Data records
───
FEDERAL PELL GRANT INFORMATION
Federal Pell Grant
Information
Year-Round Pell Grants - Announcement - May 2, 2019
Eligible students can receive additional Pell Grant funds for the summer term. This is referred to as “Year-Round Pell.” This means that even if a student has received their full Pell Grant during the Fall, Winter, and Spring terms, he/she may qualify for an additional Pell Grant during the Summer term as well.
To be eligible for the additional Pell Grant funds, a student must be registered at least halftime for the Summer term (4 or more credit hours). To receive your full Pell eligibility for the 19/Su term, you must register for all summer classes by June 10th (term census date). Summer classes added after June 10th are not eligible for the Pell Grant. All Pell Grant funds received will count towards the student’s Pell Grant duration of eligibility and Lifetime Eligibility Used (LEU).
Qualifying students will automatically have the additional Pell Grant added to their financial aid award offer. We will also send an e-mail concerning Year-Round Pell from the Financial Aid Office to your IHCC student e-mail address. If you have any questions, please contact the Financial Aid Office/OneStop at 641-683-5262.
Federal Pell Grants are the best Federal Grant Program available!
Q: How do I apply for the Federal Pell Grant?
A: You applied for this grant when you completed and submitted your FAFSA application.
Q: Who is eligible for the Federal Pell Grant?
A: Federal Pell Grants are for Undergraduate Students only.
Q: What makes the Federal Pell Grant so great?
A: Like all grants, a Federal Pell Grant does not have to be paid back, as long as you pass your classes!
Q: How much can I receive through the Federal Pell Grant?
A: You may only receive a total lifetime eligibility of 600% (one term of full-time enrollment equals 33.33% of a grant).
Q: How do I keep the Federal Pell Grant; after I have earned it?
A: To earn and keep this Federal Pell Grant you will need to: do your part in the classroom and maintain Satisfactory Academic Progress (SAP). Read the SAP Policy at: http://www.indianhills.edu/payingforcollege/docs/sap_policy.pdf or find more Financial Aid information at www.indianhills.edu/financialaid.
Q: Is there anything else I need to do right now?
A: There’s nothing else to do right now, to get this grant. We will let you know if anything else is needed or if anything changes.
───
▶ [What to work on]: Take the line holding "A: You applied" and all lines after it through the end of the data, and set them down exactly.

▶ [Finished exercise]:
A: You applied for this grant when you completed and submitted your FAFSA application.
Q: Who is eligible for the Federal Pell Grant?
A: Federal Pell Grants are for Undergraduate Students only.
Q: What makes the Federal Pell Grant so great?
A: Like all grants, a Federal Pell Grant does not have to be paid back, as long as you pass your classes!
Q: How much can I receive through the Federal Pell Grant?
A: You may only receive a total lifetime eligibility of 600% (one term of full-time enrollment equals 33.33% of a grant).
Q: How do I keep the Federal Pell Grant; after I have earned it?
A: To earn and keep this Federal Pell Grant you will need to: do your part in the classroom and maintain Satisfactory Academic Progress (SAP). Read the SAP Policy at: http://www.indianhills.edu/payingforcollege/docs/sap_policy.pdf or find more Financial Aid information at www.indianhills.edu/financialaid.
Q: Is there anything else I need to do right now?
A: There’s nothing else to do right now, to get this grant. We will let you know if anything else is needed or if anything changes.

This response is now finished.